Budi mengatakan terpilihnya Bobi menjadi sapi kurban Presiden menjadi kebanggaan tersendiri bagi peternak lokal.
Pasalnya, ini menjadi kali pertama peternak asal Kota Serang berhasil memenuhi standar sapi kurban kepresidenan.
"Alhamdulillah sudah dipanggil ke provinsi untuk persetujuan sapi ini menjadi kurban bantuan Presiden di Kota Serang," ujarnya.
Bobi diketahui mulai dipelihara di Kandang Berkah Aarkun sejak usianya belum genap tiga tahun.
Dengan perawatan intensif dan pola pakan khusus, sapi tersebut tumbuh menjadi sapi berbobot jumbo dengan kondisi kesehatan yang prima.
Budi menyebut keberhasilan Bobi menembus seleksi sapi kurban Presiden tidak lepas dari peran tim Research and Development (R&D) peternakan, termasuk Agus Purwanto yang menangani perawatan dan manajemen pakan.
"Kesuksesan ini tidak luput dari peran tim Research and Development (R&D) Kandang Berkah Aarkun, Agus Purwanto," sambungnya.
Sementara itu, Agus Purwanto mengungkapkan Bobi diperlakukan secara khusus untuk menjaga kebugaran dan menghindari stres.
Salah satunya dengan memandikan sapi tersebut sebanyak tiga kali sehari.
"Kita rawat dengan insentif benar-benar, kita lakukan sama kayak manusia aja. Dari pagi harus dimandikan," kata Agus.
Selain perawatan rutin, pola makan Bobi juga diatur secara ketat. Pakan utama terdiri dari komboran dan hijauan dengan komposisi tertentu agar sapi tetap sehat dan terhindar dari gangguan pencernaan seperti kembung atau bloat.
Pakan komboran diberikan dua kali sehari pada pagi dan sore hari dengan takaran minimal dua persen dari bobot tubuh sapi.

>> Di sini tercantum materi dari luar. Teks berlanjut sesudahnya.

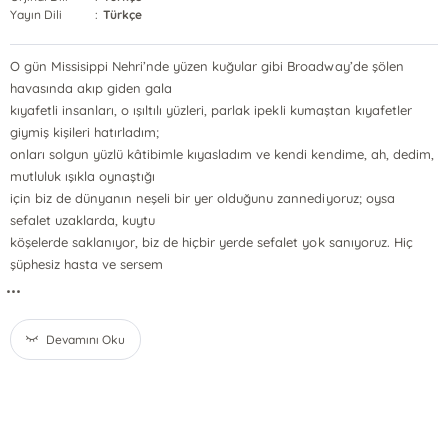
Yayın Dili
:
Türkçe
O gün Missisippi Nehri’nde yüzen kuğular gibi Broadway’de şölen
havasında akıp giden gala
kıyafetli insanları, o ışıltılı yüzleri, parlak ipekli kumaştan kıyafetler
giymiş kişileri hatırladım;
onları solgun yüzlü kâtibimle kıyasladım ve kendi kendime, ah, dedim,
mutluluk ışıkla oynaştığı
için biz de dünyanın neşeli bir yer olduğunu zannediyoruz; oysa
sefalet uzaklarda, kuytu
köşelerde saklanıyor, biz de hiçbir yerde sefalet yok sanıyoruz. Hiç
şüphesiz hasta ve sersem
...
Devamını Oku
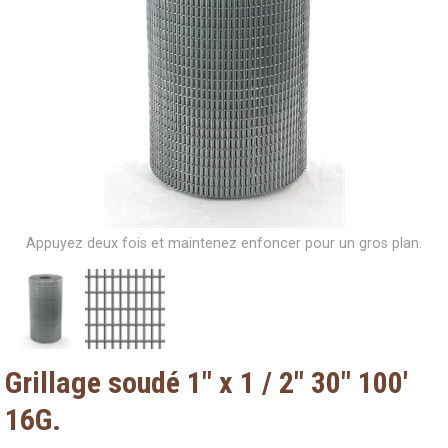
Appuyez deux fois et maintenez enfoncer pour un gros plan.
Grillage soudé 1" x 1 / 2" 30" 100'
16G.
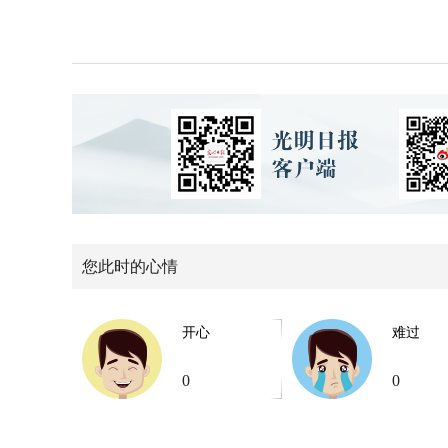
您此时的心情
开心
难过
0
0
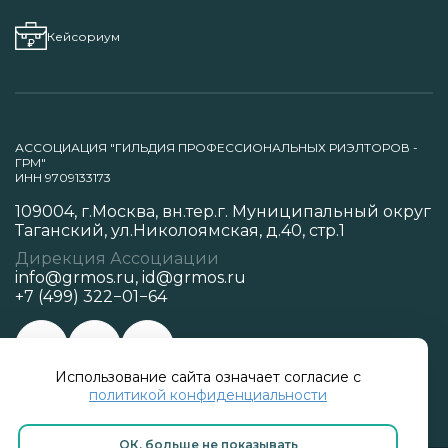
Кейсориум
АССОЦИАЦИЯ "ГИЛЬДИЯ ПРОФЕССИОНАЛЬНЫХ РИЭЛТОРОВ -
ГРМ"
ИНН 9709133173
109004, г.Москва, вн.тер.г. Муниципальный округ
Таганский, ул.Николоямская, д.40, стр.1
Дирекция Ассоциации
info@grmos.ru
,
id@grmos.ru
+7 (499) 322−01−64
Использование сайта означает согласие с
Политика конфиденциальности
политикой конфиденциальности
ОК, больше не показывать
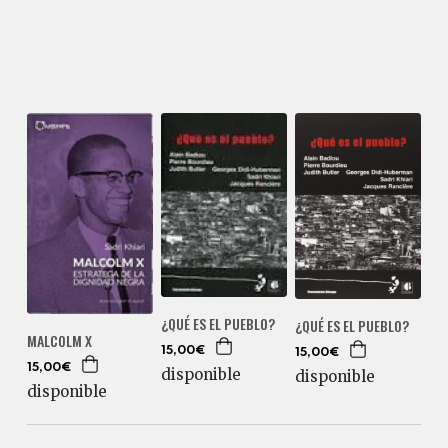
¿QUÉ ES EL PUEBLO?
¿QUÉ ES EL PUEBLO?
MALCOLM X
15,00€
15,00€
15,00€
disponible
disponible
disponible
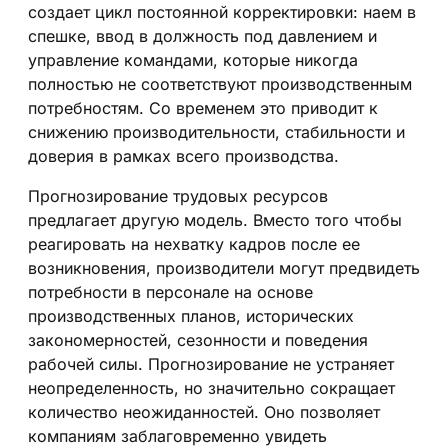
создает цикл постоянной корректировки: наем в
спешке, ввод в должность под давлением и
управление командами, которые никогда
полностью не соответствуют производственным
потребностям. Со временем это приводит к
снижению производительности, стабильности и
доверия в рамках всего производства.
Прогнозирование трудовых ресурсов
предлагает другую модель. Вместо того чтобы
реагировать на нехватку кадров после ее
возникновения, производители могут предвидеть
потребности в персонале на основе
производственных планов, исторических
закономерностей, сезонности и поведения
рабочей силы. Прогнозирование не устраняет
неопределенность, но значительно сокращает
количество неожиданностей. Оно позволяет
компаниям заблаговременно увидеть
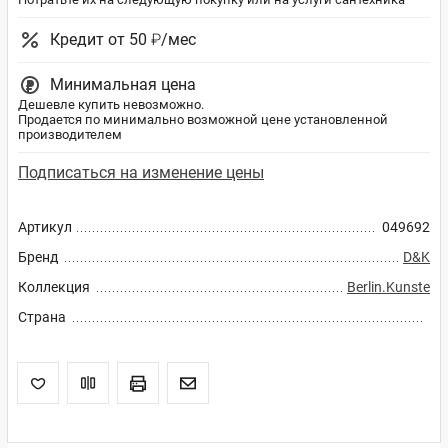
Кредит от 50 ₽/мес
Минимальная цена
Дешевле купить невозможно.
Продается по минимально возможной цене установленной
производителем
Подписаться на изменение цены
Артикул
049692
Бренд
D&K
Коллекция
Berlin.Kunste
Страна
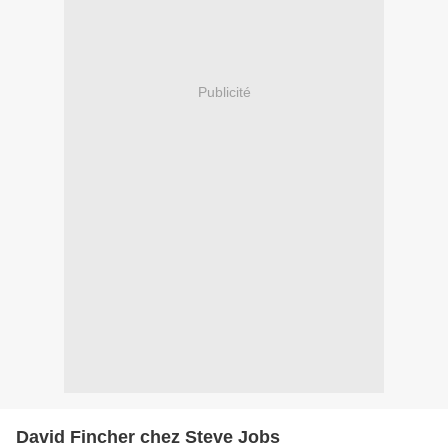
Publicité
David Fincher chez Steve Jobs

Sedangkan pakan hijauan diberikan sebanyak 10 persen dari bobot badan dan dibagi ke dalam tiga sesi, yakni pagi, siang, dan malam.
"Pakan hijauan wajib diberikan dengan jeda selang satu jam setelah sapi mengonsumsi komboran," jelasnya.
Untuk hijauan, peternakan memanfaatkan rumput liar dan rumput pakchong berkualitas tinggi yang diolah melalui proses silase atau fermentasi.
"Ini wajib untuk sapi-sapi besar. Jangan kasih hijauan terus, takutnya bisa kembung. Jadi semua harus diatur pakannya," pungkas Agus.
Dengan perawatan intensif dan dukungan medis dari Dinas Ketahanan Pangan, Peternakan, dan Perikanan Kota Serang, Bobi kini siap dikurbankan sebagai sapi bantuan Presiden Prabowo Subianto untuk masyarakat Kota Serang.